Scientific classification
- Kingdom: Animalia
- Phylum: Chordata
- Class: Actinopterygii
- Order: Cypriniformes
- Family: Leuciscidae
- Subfamily: Phoxininae
- Genus: Phoxinus
- Species: P. strymonicus
- Binomial name: Phoxinus strymonicus Kottelat, 2007

= Phoxinus strymonicus =

- Authority: Kottelat, 2007
- Conservation status: EN

Species of fish

Phoxinus strymonicus, the Aegean minnow, is a species of freshwater ray-finned fish belonging to the family Leuciscidae, which includes the daces, minnows and related fishes. This fish is endemic to northeastern Greece.

==Taxonomy==
Phoxinus strymonicus was first formally described in 2007 by the Swiss ichthyologist Maurice Kottelat, with its type locality given as "Strymon drainage, Angitis system, canals near Kalambaki, about 14 kilometers south of Drama, Macedonia, Greece". Kottelat was studying the variation in populations of what were thought to be common minnows, Phoxinus phoxinus sensu lato, and discovered that what had been thought to be a single widespread Palearctic species was, in fact, a species complex.
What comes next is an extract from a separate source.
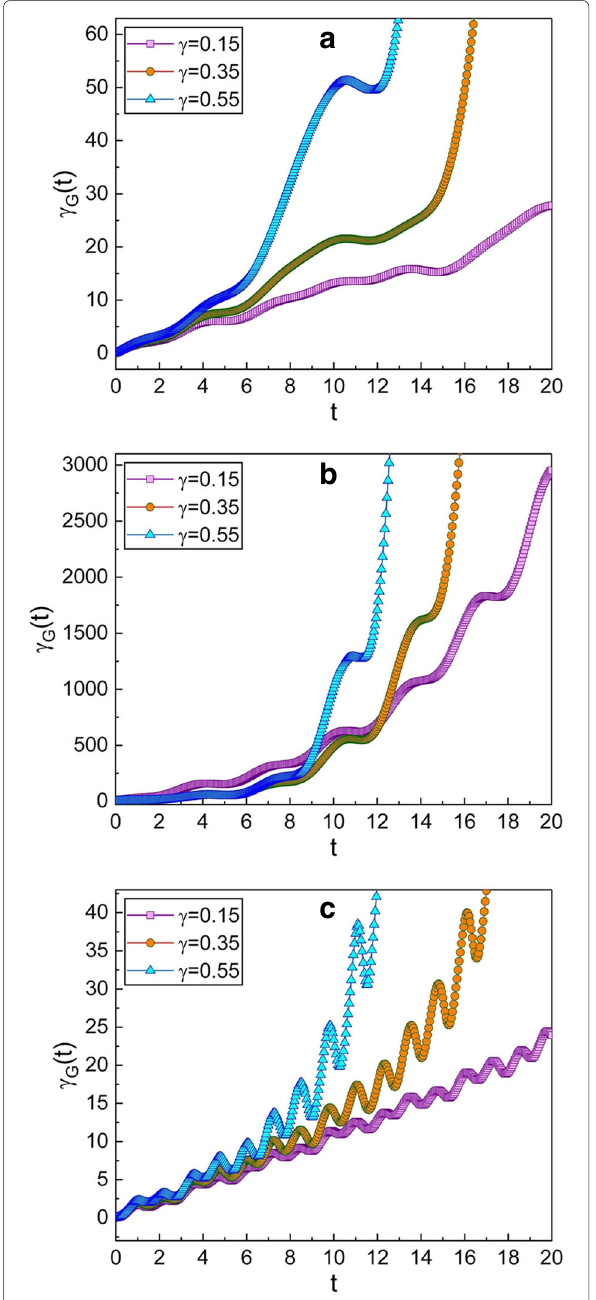
Fig. 3 a – c This graphic is the same as Fig. 2, but for the case that the √ 2 and ν = − 1 which give a chosen squeezing parameters are μ = p -squeezed state at initial time. From the fact that the overall graphics in this case are not so much different from the corresponding ones of Fig. 2, we can confirm that the evolution of γ G ( t ) is nearly irrelevant to the types of squeezing so long as the absolute values of μ and ν do not change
This species is classified within the genus Phoxinus, the Eurasian minnows, within the monotypic subfamily Phoxininae of the family Leuciscidae.

==Etymology==
Phoxinus strymonicus belongs to the genus Phoxinus. This name is derived from the Greek phoxinos, meaning "small fishes". In 1553 Pierre Belon used it to refer to the fishes known as minnows in English and Carl Linnaeus used it as the specific name of a fish in 1758, which Constantine Samuel Rafinesque applied tautologically to the genus of minnows in 1820, its only species being Phoxinus phoxinus. The specific name, strymonicus, refers to the Struma or Strymon River in Greece, the type locality.

==Description==
Phoxinus strymonicus is identified from other European members of the genus Phoxinus by the having only small patches of scales on the breast, or their absence. The origin of the anal fin is in front of the base of the last dorsal fin ray. This is a small fish with a maximum standard length of 4.2 cm,

==Distribution and habitat==
Phoxinus strymonicus is endemic to the lower Strymon River system, where it occurs in the Agitis River and the adjacent Marmaras River in northeastern Greece. It can be found among dense vegetation in shallow water in small creeks fed with spring water, and in canals in cultivated areas. It is most abundant in small streams that have clear and cold water.